[Text block — start]

Wednesday, March 10, 2010

Only three more days to go . . . .

[Music - The Dodos]

Since the morning is still new here, I figured I can update my blog without feeling too convicted that I should be doing something else. It's the last week of full term. That means that the regular Oxford students are going on holiday soon and we have Spring Break and then our British Landscapes course. Ultimately, the whole structure is going to be different now. No more tutorials (bye, Josh and Emma.....sad day). This second half is more like what Americans are used to -- lectures every morning Monday through Friday. Fewer papers. Etc.

We're just all ready for our brief Spring Break -- it's like the end of an academic marathon. I just have to finish my last C. S. Lewis paper and write my last Shakespeare paper (on King Lear). Then I will be done with Oxford tutorials forever. Weird.

So last night I made jambalaya!!!! Mom sent me some REAL jambalaya mix in the mail and I cooked that stuff UP. It was like a little taste of heavenly home. My food group was delighted by the taste of real Cajun food and everyone was happy, New Orleans style.

The other day I accidentally left my driver's license on the kitchen table and Sam Brewitt-Taylor (our Junior Dean) found it the next morning. He made sure to tell me about it and said, "Yes, well, I found a little identity card that said 'U.S. Department of State' and had your face on it. All I could think was 'What has she done now?'" HAH.

Thom Yorke lives in our neighborhood. For those of you who don't know him, he's the lead singer of the band Radiohead that in the '90s pretty much changed rock music forever. It's basically like living next door to Bono or something. (Only better.) We haven't sighted him yet, but hope never dies. Also in our neighborhood: Richard Dawkins. We have sighted him. And the neighborhood next door to ours is where Tolkien lived when he wrote The Hobbit and The Lord of the Rings.

So this house we live in, being full of people who are crazy enough to want to study at a place like Oxford, is, as you may imagine, interesting. I keep a Word document open most of the time to write down things people say that make me smile. Here's a sampling. Hopefully you'll get some idea of what it's like here.

[Text block — finish]
[Data extract — start]

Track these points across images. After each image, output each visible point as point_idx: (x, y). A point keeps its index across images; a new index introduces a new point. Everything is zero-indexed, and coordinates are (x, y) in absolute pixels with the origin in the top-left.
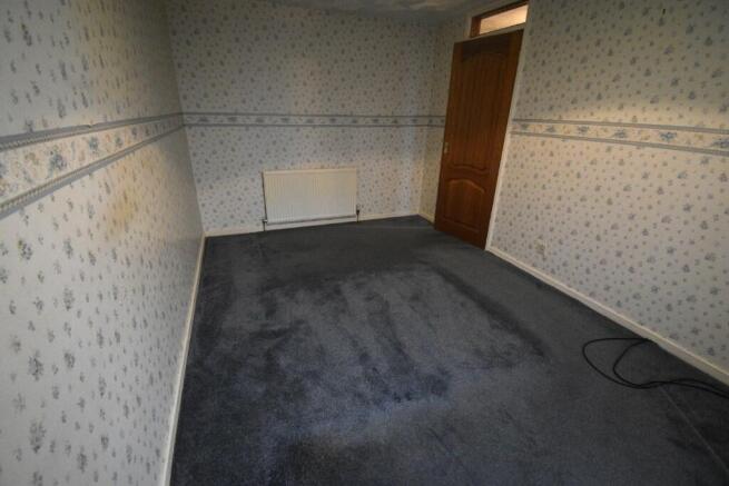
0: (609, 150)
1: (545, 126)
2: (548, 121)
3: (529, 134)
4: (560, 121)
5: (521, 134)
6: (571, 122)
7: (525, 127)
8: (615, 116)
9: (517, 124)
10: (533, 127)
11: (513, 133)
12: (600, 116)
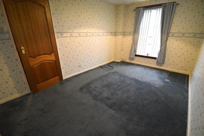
0: (86, 38)
1: (69, 34)
2: (70, 32)
3: (65, 37)
4: (73, 32)
5: (61, 37)
6: (76, 33)
7: (62, 35)
8: (85, 31)
9: (58, 34)
10: (65, 35)
11: (58, 37)
12: (82, 31)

[Data extract — finish]

What to do —
- 1) In the blog post, begin at the words that contain "Wednesday, March 10, 2010" and stop after "Fewer papers. Etc.", and write that passage again with "tutorials" replaced by "seminars".
- 2) According to the blog post, who found the driver's license left on the kitchen table?
- 3) Extend the blog post, starting right after its last sentence.
The entries have no connection to the blog post.

Written responses —
- 1)
Wednesday, March 10, 2010

Only three more days to go . . . .

[Music - The Dodos]

Since the morning is still new here, I figured I can update my blog without feeling too convicted that I should be doing something else. It's the last week of full term. That means that the regular Oxford students are going on holiday soon and we have Spring Break and then our British Landscapes course. Ultimately, the whole structure is going to be different now. No more seminars (bye, Josh and Emma.....sad day). This second half is more like what Americans are used to -- lectures every morning Monday through Friday. Fewer papers. Etc.

- 2) Sam Brewitt-Taylor, the Junior Dean

- 3)
Me: "Everyone in this house is eccentric in some way."
Kate: "Yeah. Sometimes I'm just like . . . this place is so weird."


Nick: "Listen to what I'm studying this semester -- how B.A. is this??! *reads a piece from Beowulf* I can read that to you in the Old English, too."


Katie Powell: "Boys are people, too!"
Hutton: "No. They're different."


"Calm down, it's not like it's Oxford or anything." -Everyone


"I'm gonna do Sporkle while you finish editing my paper." -Hunt (and only if you know what Sporkle is can you fully appreciate the utter nerdness of that comment)


"That's what makes this country so great!! And when I say this country, I mean America." -Daniel


"I swear I'm more articulate than I seem." -Daniel


"Jen, I need your help pronouncing this Latin. I have to read it in my tutorial tomorrow and I don't want to sound like a dingo." -Jay


"I almost just told Dr. Kreuze that I love him." -Hutton


"Except the more I look at him the more I don't think he's attractive. Because I think I hate him." -Alison about her tutor, Tom (it was a bad day -- don't worry, she got over that outburst)


"I'm watching a video on how to make meatballs." -Nick (oh, the adventures of college students trying to cook meals for each other)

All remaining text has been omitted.